Did I miss any index opts worth knowing about?

Checking Out Live Indexes

Here's a longer-than-it-should-be-because-I-still-find-the-catalogs-confusing query to pull out the columns from each user index, and figure out their more interesting properties. For a nice, short catalog search of much utility, see https://dba.stackexchange.com/questions/186944/how-to-list-all-the-indexes-along-with-their-type-btree-brin-hash-etc

with 
basic_details as (
select relnamespace::regnamespace::text     as schema_name,
       indrelid::regclass::text             as table_name,
       indexrelid::regclass::text           as index_name,
       unnest(indkey)                       as column_ordinal_position , -- WITH ORDINALITY would be nice here, didn't get it working.
       generate_subscripts(indkey, 1) + 1   as column_position_in_index  -- 
                          
  from pg_index 
  join pg_class on pg_class.oid = pg_index.indrelid
),

enriched_details as (

  select basic_details.schema_name,
         basic_details.table_name,
         basic_details.index_name,
         basic_details.column_ordinal_position,
         basic_details.column_position_in_index,
                  
         columns.column_name,
         columns.udt_name     as column_type_name      
  
    from basic_details 
    
    join information_schema.columns as columns 
      on columns.table_schema     = basic_details.schema_name
     and columns.table_name       = basic_details.table_name
     and columns.ordinal_position = basic_details.column_ordinal_position
                     
    where schema_name not like 'pg_%'
  )
  
  select *,
        -- https://postgrespro.com/blog/pgsql/4161264
         coalesce(pg_index_column_has_property(index_name,column_position_in_index,'distance_orderable'), false) as supports_knn_searches,
         coalesce(pg_index_column_has_property(index_name,column_position_in_index,'search_array'), false)       as supports_in_searches,
         coalesce(pg_index_column_has_property(index_name,column_position_in_index,'returnable'), false)         as supports_index_only_scans,
        
        
         (select indexdef 
             from pg_indexes 
            where pg_indexes.schemaname  = enriched_details.schema_name
              and pg_indexes.indexname   = enriched_details.index_name) as index_definition
  
     from enriched_details 
  
 order by supports_in_searches desc,
          schema_name,
          table_name,
          index_name
2

There are 2 answers

1
jjanes On BEST ANSWER

timestamp type supports KNN with GiST indexes using the <-> operator created by the btree_gist extension.

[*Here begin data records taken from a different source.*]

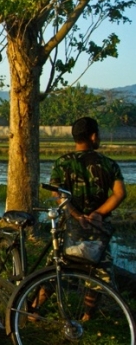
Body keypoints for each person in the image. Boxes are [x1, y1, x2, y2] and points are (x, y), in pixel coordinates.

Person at [50, 117, 126, 291]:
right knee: (100, 275)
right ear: (93, 136)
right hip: (97, 229)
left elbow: (57, 194)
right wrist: (97, 214)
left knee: (55, 269)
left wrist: (76, 215)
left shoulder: (62, 163)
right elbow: (119, 194)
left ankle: (33, 309)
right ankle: (86, 316)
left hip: (69, 227)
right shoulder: (108, 164)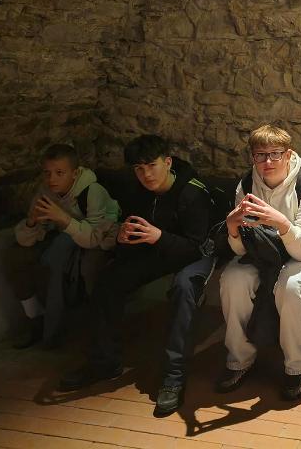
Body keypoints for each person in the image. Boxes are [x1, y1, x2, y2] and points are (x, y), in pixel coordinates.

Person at [58, 135, 213, 419]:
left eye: (152, 166)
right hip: (155, 250)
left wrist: (159, 236)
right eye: (139, 169)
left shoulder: (192, 193)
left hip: (191, 253)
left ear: (167, 162)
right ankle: (104, 362)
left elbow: (197, 247)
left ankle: (173, 377)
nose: (146, 174)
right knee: (109, 280)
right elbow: (134, 229)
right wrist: (123, 237)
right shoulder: (137, 189)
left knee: (184, 288)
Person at [216, 124, 301, 400]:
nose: (268, 162)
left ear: (288, 154)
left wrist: (281, 223)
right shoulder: (247, 185)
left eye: (275, 154)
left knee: (292, 287)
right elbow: (240, 249)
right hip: (262, 251)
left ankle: (296, 365)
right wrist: (232, 228)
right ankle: (240, 359)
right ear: (253, 157)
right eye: (260, 155)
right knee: (232, 280)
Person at [8, 144, 119, 348]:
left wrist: (63, 219)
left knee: (85, 267)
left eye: (60, 173)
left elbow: (94, 238)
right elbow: (26, 240)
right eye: (47, 173)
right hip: (66, 234)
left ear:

You can check if a specific column of a specific index supports it, like this:

select pg_index_column_has_property('pgbench_history_mtime_idx'::regclass,1,'distance_orderable');
0
Morris de Oryx On

As best as I can tell, here's the state of play as of PG 14:

  • GiST indexes may support nearest-neighbor (K-NN) proximity <--> search, and always have.

  • SP-GiST added such support as of PG 12.

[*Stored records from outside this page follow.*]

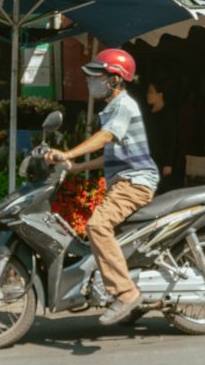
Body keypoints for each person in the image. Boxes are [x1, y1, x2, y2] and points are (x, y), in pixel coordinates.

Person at [46, 48, 159, 326]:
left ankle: (126, 292)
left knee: (97, 227)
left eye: (98, 76)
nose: (91, 81)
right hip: (125, 181)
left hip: (134, 182)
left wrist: (69, 153)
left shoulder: (122, 105)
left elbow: (105, 137)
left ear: (115, 80)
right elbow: (110, 153)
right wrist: (78, 167)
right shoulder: (111, 108)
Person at [145, 78, 178, 193]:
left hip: (161, 161)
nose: (147, 95)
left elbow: (171, 139)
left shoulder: (168, 115)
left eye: (151, 92)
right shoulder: (149, 114)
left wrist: (168, 163)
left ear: (160, 94)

  • RUM indexes (not in core) also support K-NN.

In all cases, support is done in the operator class:

https://www.postgresql.org/docs/current/indexes-opclass.html

That's what determines if distance_orderable works for a specific data type on a specific kind of index. Built-in, some of the geometric and text vector types work out-of-the box. Other than that small set, many more types are supported via specific operator classes, such as:

https://www.postgresql.org/docs/current/btree-gist.html https://www.postgresql.org/docs/current/pgtrgm.html

In the case of SP-GiST, there are a lot fewer types supported than with GiST, once you've installed btree_gist:

https://www.postgresql.org/docs/14/spgist-builtin-opclasses.html

It looks like text_opts and range_opts do not support proximity searches. However, for tsrange, etc., there are likely enough options with other tools.